=== Task objective ===
Print the range of lines that opens with the line containing "fx_px: 1026" and closes with the last line of the listing. Include both ends; print nothing more.

=== Excerpted records ===
━━━━━━━━━━━━━━━━━━━━

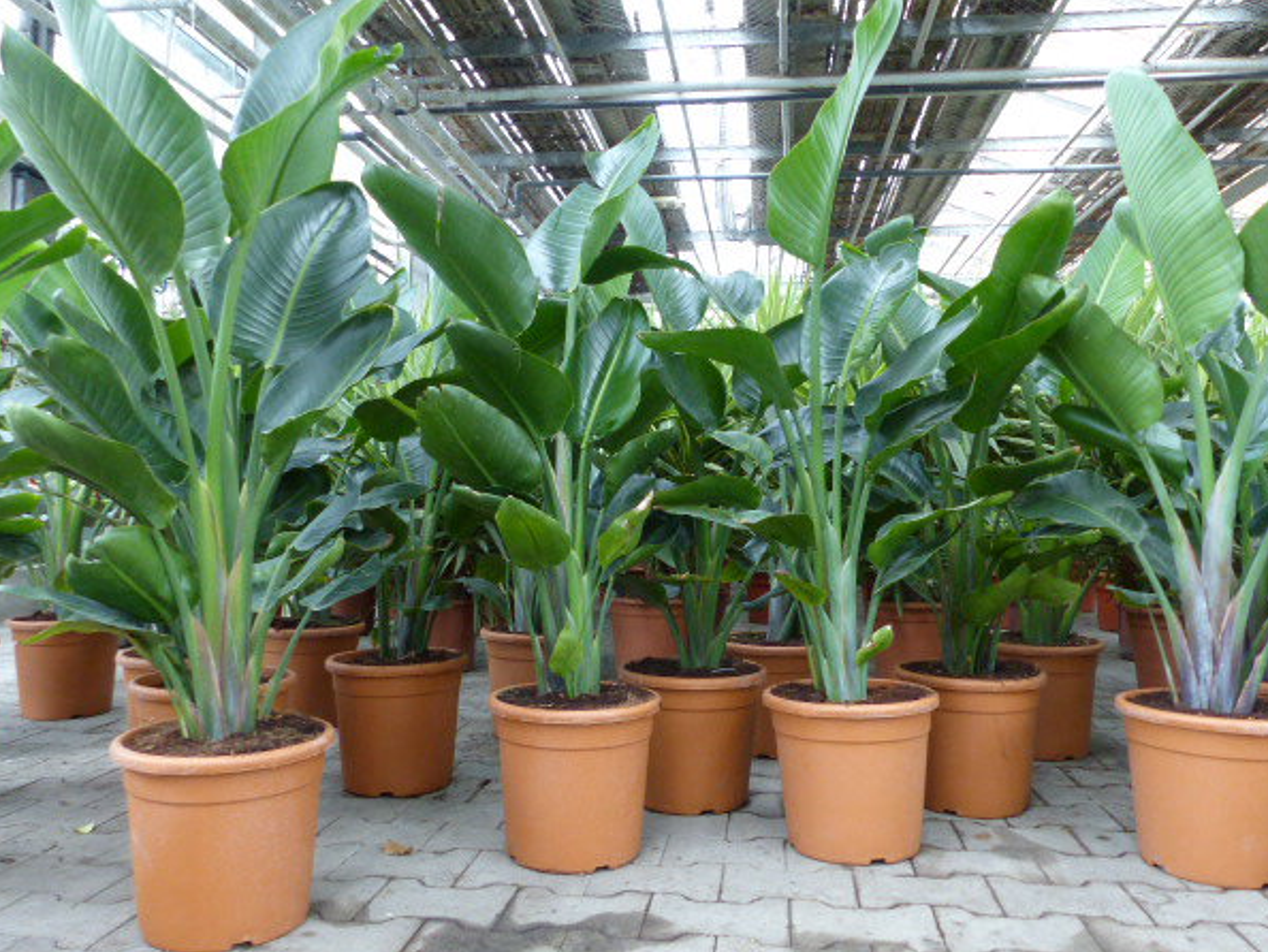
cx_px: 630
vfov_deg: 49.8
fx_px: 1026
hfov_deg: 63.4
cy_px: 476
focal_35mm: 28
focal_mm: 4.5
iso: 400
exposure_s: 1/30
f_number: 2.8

━━━━━━━━━━━━━━━━━━━━

=== Task solution ===
fx_px: 1026
hfov_deg: 63.4
cy_px: 476
focal_35mm: 28
focal_mm: 4.5
iso: 400
exposure_s: 1/30
f_number: 2.8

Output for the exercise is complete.